===== Extracted text

The Condensed Matter Theory group enjoys a great diversity of research programs that span forefront areas of hard/soft condensed matter physics as well as emerging areas at the intersection of physics and other disciplines. The group hosts several postdocs and visiting scientists and benefits from access to several on-campus state-of-the-art computational facilities. Highlights of current research activities of selected group members include:

### Electronic Structure and Spectroscopy of Novel Materials

Professor Arun Bansil is the past director of the Advanced Scientific Computation Center and of the ELMO Laboratory for science teaching. His research focuses on questions concerning the electronic structure and spectroscopy of high-temperature superconductors and other novel materials, including nano-particle systems. His group is developing and implementing theoretical methodologies for carrying out first-principles calculations of spectral intensities relevant for angle-resolved photoemission, resonant inelastic x-ray scattering, scanning tunneling microscopy, positron-annihilation angular correlation, and other highly resolved spectroscopies, including effects of strong electron correlations. These investigations are aimed at elucidating the nature of electronic states at and near the Fermi energy, the mechanism of superconductivity in high temperature superconductors, and a variety of other interesting questions, and involve extensive collaborations inside and outside the US.

==========
===== Information shown

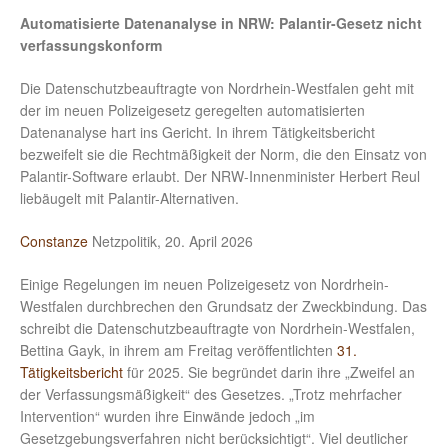
Automatisierte Datenanalyse in NRW: Palantir-Gesetz nicht
verfassungskonform
Die Datenschutzbeauftragte von Nordrhein-Westfalen geht mit
der im neuen Polizeigesetz geregelten automatisierten
Datenanalyse hart ins Gericht. In ihrem Tätigkeitsbericht
bezweifelt sie die Rechtmäßigkeit der Norm, die den Einsatz von
Palantir-Software erlaubt. Der NRW-Innenminister Herbert Reul
liebäugelt mit Palantir-Alternativen.
Constanze
Netzpolitik, 20. April 2026
Einige Regelungen im neuen Polizeigesetz von Nordrhein-
Westfalen durchbrechen den Grundsatz der Zweckbindung. Das
schreibt die Datenschutzbeauftragte von Nordrhein-Westfalen,
Bettina Gayk, in ihrem am Freitag veröffentlichten
31.
Tätigkeitsbericht
für 2025. Sie begründet darin ihre „Zweifel an
der Verfassungsmäßigkeit“ des Gesetzes. „Trotz mehrfacher
Intervention“ wurden ihre Einwände jedoch „im
Gesetzgebungsverfahren nicht berücksichtigt“. Viel deutlicher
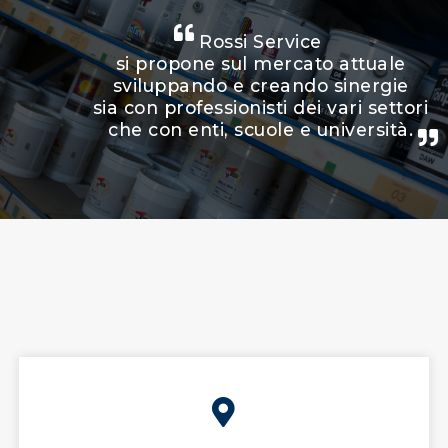
Rossi Service
si propone sul mercato attuale
sviluppando e creando sinergie
sia con professionisti dei vari settori
che con enti, scuole e università.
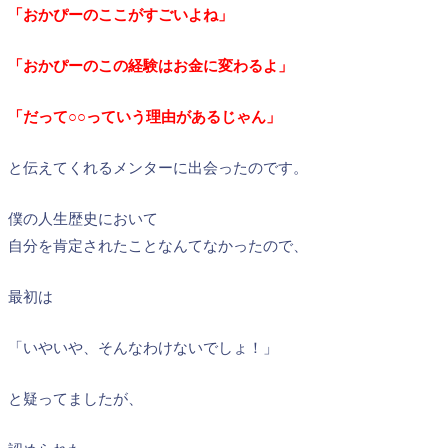
「おかぴーのここがすごいよね」
「おかぴーのこの経験はお金に変わるよ」
「だって○○っていう理由があるじゃん」
と伝えてくれるメンターに出会ったのです。
僕の人生歴史において
自分を肯定されたことなんてなかったので、
最初は
「いやいや、そんなわけないでしょ！」
と疑ってましたが、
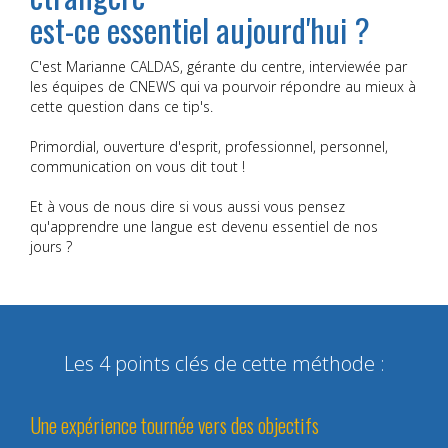
est-ce essentiel aujourd'hui ?
C'est Marianne CALDAS, gérante du centre, interviewée par
les équipes de CNEWS qui va pourvoir répondre au mieux à
cette question dans ce tip's.
Primordial, ouverture d'esprit, professionnel, personnel,
communication on vous dit tout !
Et à vous de nous dire si vous aussi vous pensez
qu'apprendre une langue est devenu essentiel de nos
jours ?
Les 4 points clés de cette méthode :
Une expérience tournée vers des objectifs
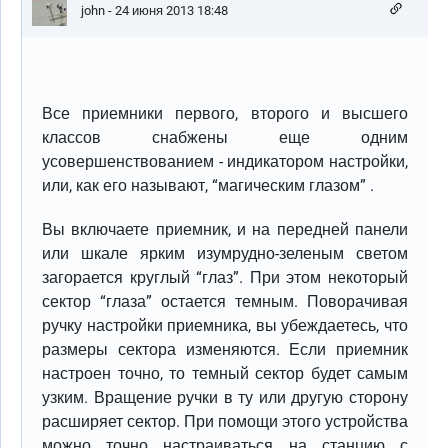
john
- 24 июня 2013 18:48
Все приемники первого, второго и высшего
классов снабжены еще одним
усовершенствованием - индикатором настройки,
или, как его называют, “магическим глазом” .
Вы включаете приемник, и на передней панели
или шкале ярким изумрудно-зеленым светом
загорается круглый “глаз”. При этом некоторый
сектор “глаза” остается темным. Поворачивая
ручку настройки приемника, вы убеждаетесь, что
размеры сектора изменяются. Если приемник
настроен точно, то темный сектор будет самым
узким. Вращение ручки в ту или другую сторону
расширяет сектор. При помощи этого устройства
можно точно настраиваться на станцию с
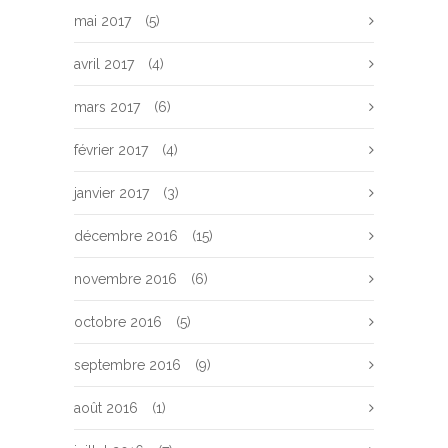
mai 2017
(5)
avril 2017
(4)
mars 2017
(6)
février 2017
(4)
janvier 2017
(3)
décembre 2016
(15)
novembre 2016
(6)
octobre 2016
(5)
septembre 2016
(9)
août 2016
(1)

==========

Pick up the description of the Condensed Matter Theory group's research where it stops, and continue it.

### Nonlinear Physics at the Interface with Materials and Biology

Professor Karma’s research interest lies in theoretical understanding of the emergence of nonequilibrium patterns in nonlinear systems with applications to diverse problems in materials science and biology that are both of fundamental and practical relevance. This research makes extensive uses of mathematical models and computational approaches rooted in nonequilibrium statistical physics and nonlinear dynamics. In the materials arena, a main focus in his group has been the application of the phase-field method to microstructural evolution and crack propagation. The power of this method rests on the spatiotemporal coarse-graining of atomistic details that renders continuum scale simulations of interface dynamics feasible. Much of the excitement in this line research has been generated by recent successes to combine atomistic and phase-field methods to make materials specific predictions on experimentally relevant length and time scales, which is becoming increasingly feasible due to the rapid advances in computer power.

### Nanotribology in Crystalline and Polymeric Materials

Professor Jeff Sokoloff’s research focuses on elucidating complex atomic-scale mechanisms of wearless friction between solid surfaces using a variety of analytical and computational methods. Topics under current investigation include studies of a proposed mechanism for the reduction of friction by a lubricant, understanding why thin films are able to slide under the exceedingly weak inertial forces exerted on the films during quartz crystal oscillations in microbalance experiments designed for studying friction, and the fundamental study of lubrication mechanism due to polymer brush coatings.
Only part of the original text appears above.